Lev’s research and survey of therapists experience includes therefore that the client’s ‘transsexual narrative’ might be the basis for ‘diagnosis and treatment’ and that that narrative contains certain basic criteria without which the term transsexual cannot be valid. These are (p.213):

  • Non erotic cross-dressing and cross-gender behaviours, interests, and expression starting at a young age
  • Disgust regarding genitalia and secondary sex characteristics with a desire to change or remove them
  • And an ability to “pass the real-life test” which includes full-time living in the new gender, often including paid employment or full-time school attendance and proof of legal paperwork changes.

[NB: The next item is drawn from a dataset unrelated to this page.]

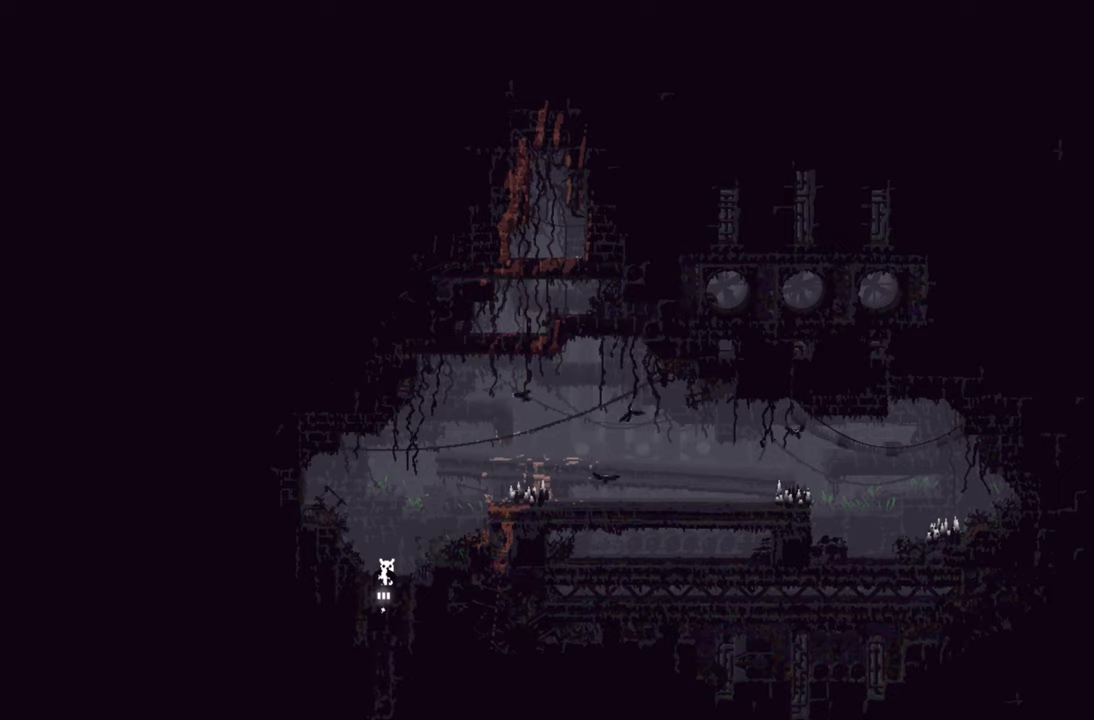
{"buttons": [], "left_stick": "up-right", "right_stick": "center", "events": [[150, "left_stick", "up"], [434, "left_stick", "up-right"]]}
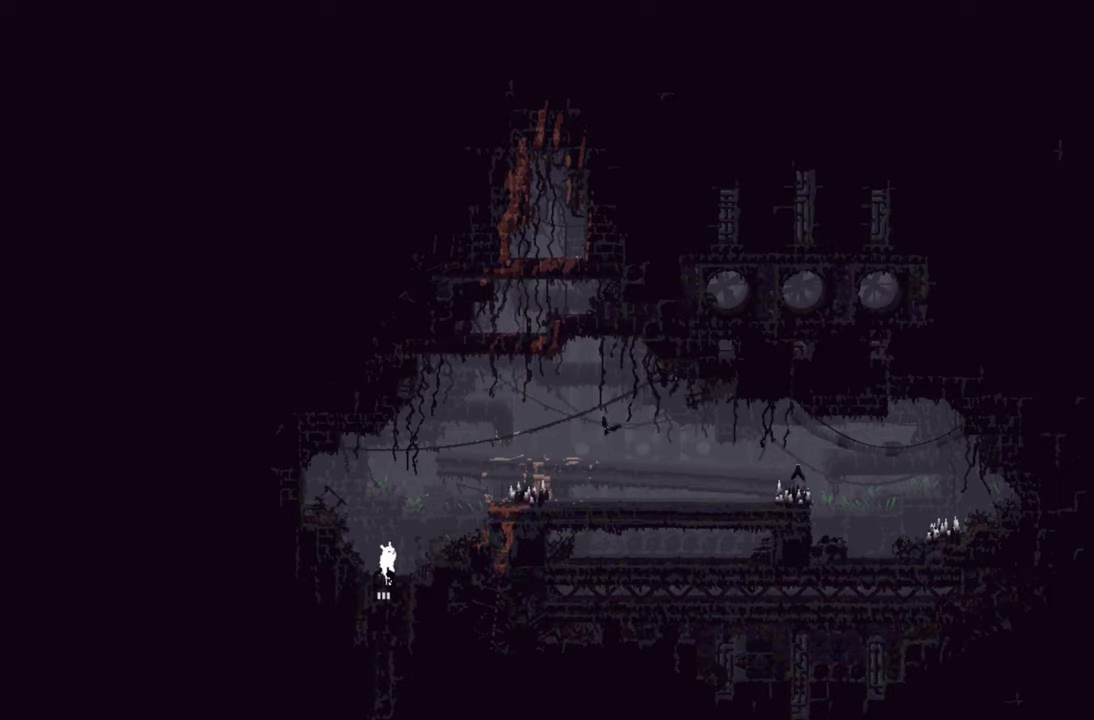
{"buttons": [], "left_stick": "right", "right_stick": "center", "events": [[117, "left_stick", "right"]]}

The group members were aware that clients who knew about these themes whether or not they meet the criteria do, if for example they are seeking medical treatment and gender reassignment in particular, will demonstrate compliance by dissembling or lying.

The group were also able to share various experiences with clients where the complexities of our own conditioning, when faced with gender ambiguities, bring about uncertainty and difficulty in listening empathically to our clients. Clients, of course, are likely to sense our uncertainty, and possibly therefore intuit that their own agenda is not going to be met, or register discomfort and give meaning to  it that confirms their repeated experience of not being listened to by professionals.

The chapter, it was acknowledged, does provide very helpful analysis of what may be in the room with us. It would therefore be of  great benefit for reading in preparation should we be fortunate enough to know that gender dysphoric issues were to be  presented. It is possible that such preparation might enable us as therapists to stand on firmer ground from which to observe the array of themes, characteristics, and personalities that are in the room with us. It is possible that such preparation might permit us to really be listening to the client, perhaps to different ego states, maybe to evident mental health issues, and therefore be better able to explore client history objectively without the tangle of counter -transferential responses that otherwise can destabilise us.